Processed rpe1: 22317 train, 0 val, 0 test
Processing replogle_h1:  33%|███████              | 2/6 [00:00<00:00,  4.46it/s]No cell barcode information found in /mnt/vcc-data/competition_support_set/jurkat.h5. Generating generic barcodes.
Processed jurkat: 21412 train, 0 val, 0 test
Processing replogle_h1:  33%|███████              | 2/6 [00:00<00:00,  4.46it/s]No cell barcode information found in /mnt/vcc-data/competition_support_set/k562.h5. Generating generic barcodes.
Processed k562: 18465 train, 0 val, 0 test
Processing replogle_h1:  33%|███████              | 2/6 [00:00<00:00,  4.46it/s]No cell barcode information found in /mnt/vcc-data/competition_support_set/hepg2.h5. Generating generic barcodes.
Processed hepg2: 4976 train, 0 val, 9386 test
Processing replogle_h1: 100%|█████████████████████| 6/6 [00:00<00:00, 10.06it/s]
Traceback (most recent call last):
  File "/root/state/.venv/bin/state", line 8, in <module>
    sys.exit(main())
             ^^^^^^
  File "/root/state/src/state/__main__.py", line 120, in main
    run_tx_train(cfg)
  File "/root/state/src/state/_cli/_tx/_train.py", line 123, in run_tx_train
    dl = data_module.train_dataloader()
         ^^^^^^^^^^^^^^^^^^^^^^^^^^^^^^
  File "/root/state/.venv/lib/python3.11/site-packages/cell_load/data_modules/perturbation_dataloader.py", line 338, in train_dataloader
    return self._create_dataloader(self.train_datasets, test=test)

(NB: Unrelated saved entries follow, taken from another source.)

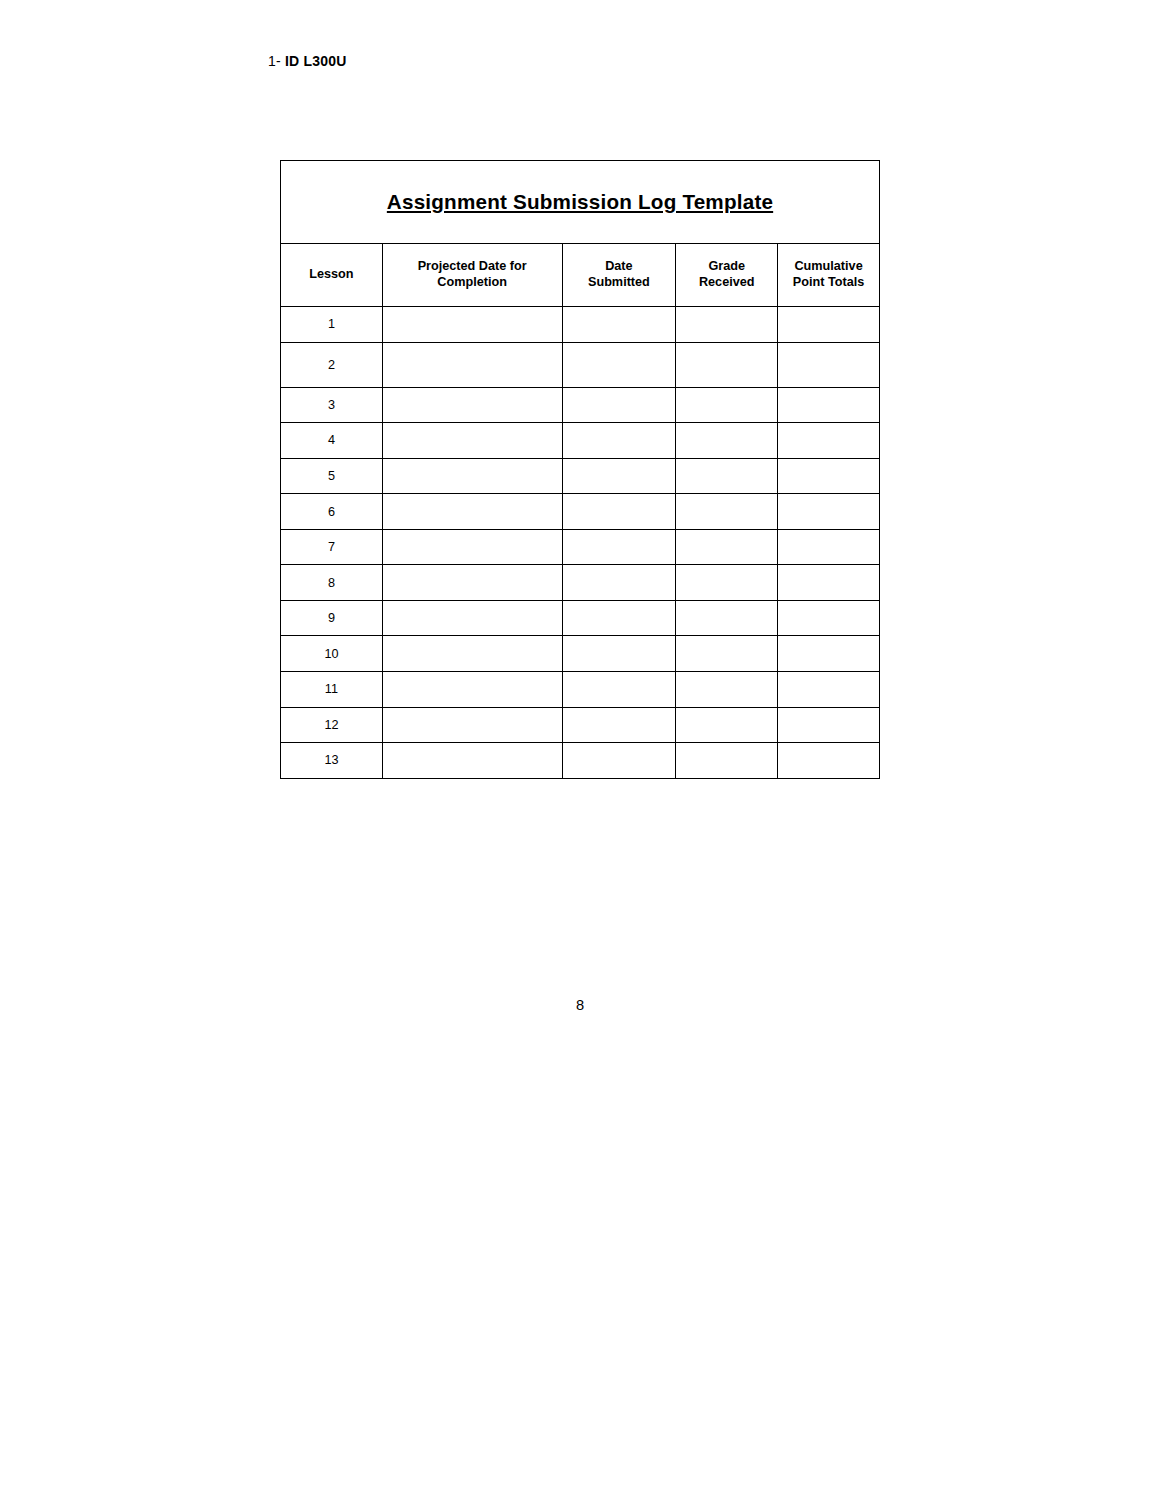1- ID L300U
Assignment Submission Log Template
| Lesson | Projected Date for Completion | Date Submitted | Grade Received | Cumulative Point Totals |
| --- | --- | --- | --- | --- |
| 1 | | | | |
| 2 | | | | |
| 3 | | | | |
| 4 | | | | |
| 5 | | | | |
| 6 | | | | |
| 7 | | | | |
| 8 | | | | |
| 9 | | | | |
| 10 | | | | |
| 11 | | | | |
| 12 | | | | |
| 13 | | | | |
8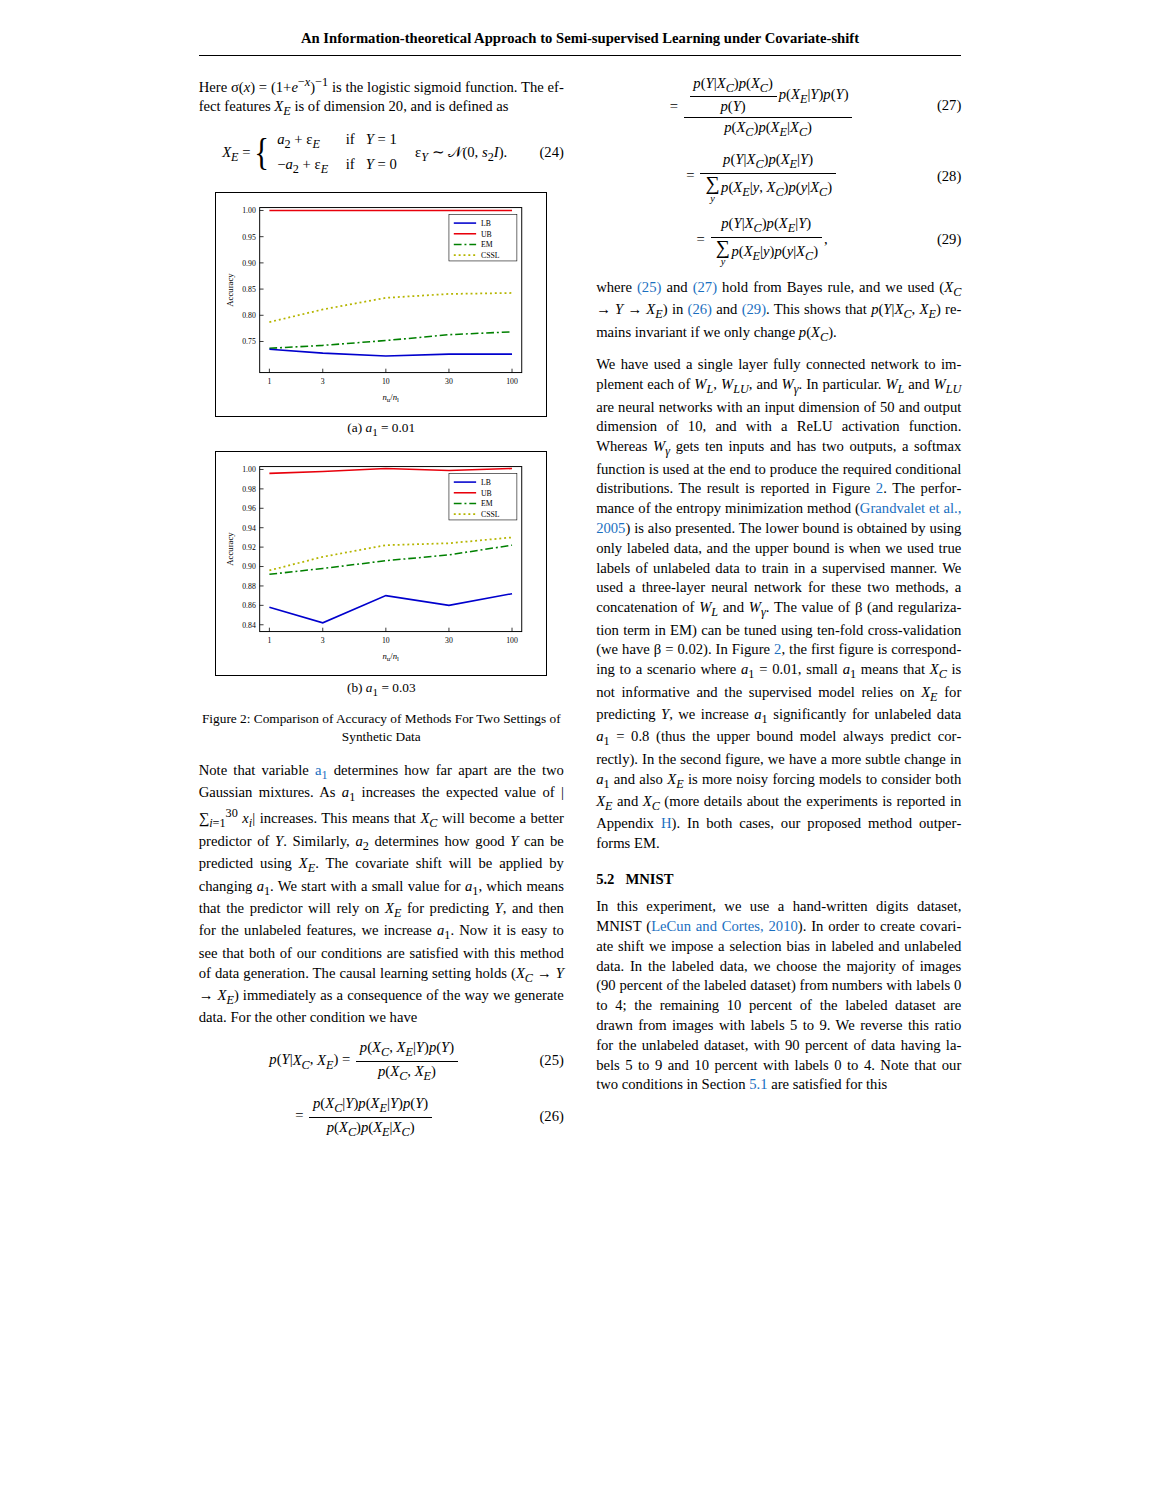An Information-theoretical Approach to Semi-supervised Learning under Covariate-shift
Here σ(x) = (1+e−x)−1 is the logistic sigmoid function. The effect features XE is of dimension 20, and is defined as
XE = { a2 + εE if Y = 1 −a2 + εE if Y = 0 εY ∼ 𝒩(0, s2I).
(24)
1.00 0.95 0.90 0.85 0.80 0.75 1 3 10 30 100 nu/nl Accuracy LB UB EM CSSL
(a) a1 = 0.01
1.00 0.98 0.96 0.94 0.92 0.90 0.88 0.86 0.84 1 3 10 30 100 nu/nl Accuracy LB UB EM CSSL
(b) a1 = 0.03
Figure 2: Comparison of Accuracy of Methods For Two Settings of Synthetic Data
Note that variable a1 determines how far apart are the two Gaussian mixtures. As a1 increases the expected value of |∑i=130 xi| increases. This means that XC will become a better predictor of Y. Similarly, a2 determines how good Y can be predicted using XE. The covariate shift will be applied by changing a1. We start with a small value for a1, which means that the predictor will rely on XE for predicting Y, and then for the unlabeled features, we increase a1. Now it is easy to see that both of our conditions are satisfied with this method of data generation. The causal learning setting holds (XC → Y → XE) immediately as a consequence of the way we generate data. For the other condition we have
p(Y|XC, XE) = p(XC, XE|Y)p(Y) p(XC, XE)
(25)
= p(XC|Y)p(XE|Y)p(Y) p(XC)p(XE|XC)
(26)
= p(Y|XC)p(XC) p(Y) p(XE|Y)p(Y) p(XC)p(XE|XC)
(27)
= p(Y|XC)p(XE|Y) ∑y p(XE|y, XC)p(y|XC)
(28)
= p(Y|XC)p(XE|Y) ∑y p(XE|y)p(y|XC) ,
(29)
where (25) and (27) hold from Bayes rule, and we used (XC → Y → XE) in (26) and (29). This shows that p(Y|XC, XE) remains invariant if we only change p(XC).
We have used a single layer fully connected network to implement each of WL, WLU, and Wγ. In particular. WL and WLU are neural networks with an input dimension of 50 and output dimension of 10, and with a ReLU activation function. Whereas Wγ gets ten inputs and has two outputs, a softmax function is used at the end to produce the required conditional distributions. The result is reported in Figure 2. The performance of the entropy minimization method (Grandvalet et al., 2005) is also presented. The lower bound is obtained by using only labeled data, and the upper bound is when we used true labels of unlabeled data to train in a supervised manner. We used a three-layer neural network for these two methods, a concatenation of WL and Wγ. The value of β (and regularization term in EM) can be tuned using ten-fold cross-validation (we have β = 0.02). In Figure 2, the first figure is corresponding to a scenario where a1 = 0.01, small a1 means that XC is not informative and the supervised model relies on XE for predicting Y, we increase a1 significantly for unlabeled data a1 = 0.8 (thus the upper bound model always predict correctly). In the second figure, we have a more subtle change in a1 and also XE is more noisy forcing models to consider both XE and XC (more details about the experiments is reported in Appendix H). In both cases, our proposed method outperforms EM.
5.2 MNIST
In this experiment, we use a hand-written digits dataset, MNIST (LeCun and Cortes, 2010). In order to create covariate shift we impose a selection bias in labeled and unlabeled data. In the labeled data, we choose the majority of images (90 percent of the labeled dataset) from numbers with labels 0 to 4; the remaining 10 percent of the labeled dataset are drawn from images with labels 5 to 9. We reverse this ratio for the unlabeled dataset, with 90 percent of data having labels 5 to 9 and 10 percent with labels 0 to 4. Note that our two conditions in Section 5.1 are satisfied for this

           ^^^^^^^^^^^^^^^^^^^^^^^^^^^^^^^^^^^^^^^^^^^^^^^^^^^^^^^
  File "/root/state/.venv/lib/python3.11/site-packages/cell_load/data_modules/perturbation_dataloader.py", line 372, in _create_dataloader
    sampler = PerturbationBatchSampler(
              ^^^^^^^^^^^^^^^^^^^^^^^^^
  File "/root/state/.venv/lib/python3.11/site-packages/cell_load/data_modules/samplers.py", line 83, in __init__
    self.sentences = self._create_sentences()
                     ^^^^^^^^^^^^^^^^^^^^^^^^
  File "/root/state/.venv/lib/python3.11/site-packages/cell_load/data_modules/samplers.py", line 257, in _create_sentences
    subset_batches = self._process_subset(global_offset, subset)
                     ^^^^^^^^^^^^^^^^^^^^^^^^^^^^^^^^^^^^^^^^^^^
  File "/root/state/.venv/lib/python3.11/site-packages/cell_load/data_modules/samplers.py", line 207, in _process_subset
    cell_codes = cache.cell_type_codes[indices]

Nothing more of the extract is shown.